Beberapa minggu ini, kita ‘digegerkan’ dengan pencapresan Anies Baswedan oleh Partai Nasdem. Dan hal itu berlanjut dengan banyaknya kejadian yang tidak mengenakkan yang terjadi di internal Partai Nasdem. Mulai dari mundurnya beberapa kader potensial yang bahkan jadi berita heboh di media. Sebut saja kasusnya Mbok Ni Luh Djelantik, salah seorang pimpinan DPP Partai Nasdem.
Mbok Ni Luh, yang terkenal dengan julukan ‘kesayangan’ karena memanggil semua orang yang berkontak dengannya dengan ‘kesayangan’ memang sudah menyampaikan prinsipnya. Bahwa kalau Partai Nasdem mengusung Anies Baswedan sebagai Capres, dia akan mengundurkan diri. Dan itu dia buktikan. Dia mengundurkan diri Partai Nasdem. Bukan hanya dari kepengerusan, tapi dari partai.

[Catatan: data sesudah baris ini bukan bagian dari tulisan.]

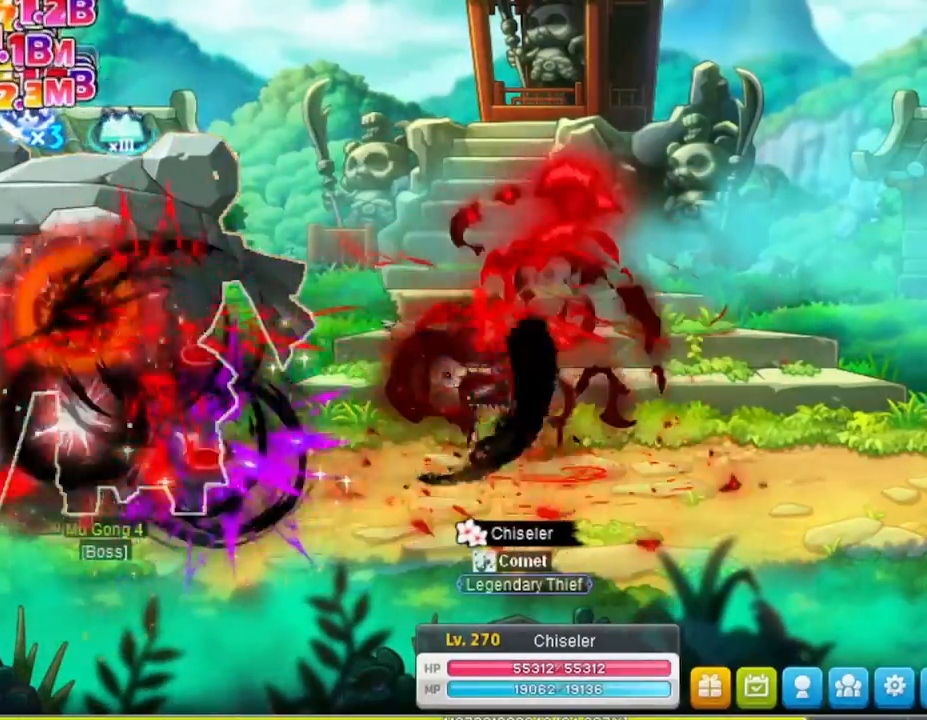
{"keys": ["ctrl"], "events": [[100, "ctrl", "up"], [100, "z", "down"], [267, "z", "up"], [367, "ctrl", "down"]]}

Hal itu diikuti oleh mundurnya kader-kader Nasdem di beberapa daerah. Yang terbaru adalah dinon-aktifkannya Zulfan Lindan dari kepengurusan partai. Hal ini kemudian diikuti dengan adanya ‘saling serang’ dan ‘saling menuding’ diantara anggota Partai Nasdem.
Semua itu terjadi sejak Partai Nasdem secara resmi mengumumkan akan mengusung Anies Baswedan untuk menjadi Calon Presiden 2024 dari Partai Nasdem.
Dari kejadian itu, kita bisa melihat dengan jelas, bahwa Anies Baswedan membawa perpecahan.
Mungkin kita akan mengatakan, “Ah, itu hanya kebetulan.”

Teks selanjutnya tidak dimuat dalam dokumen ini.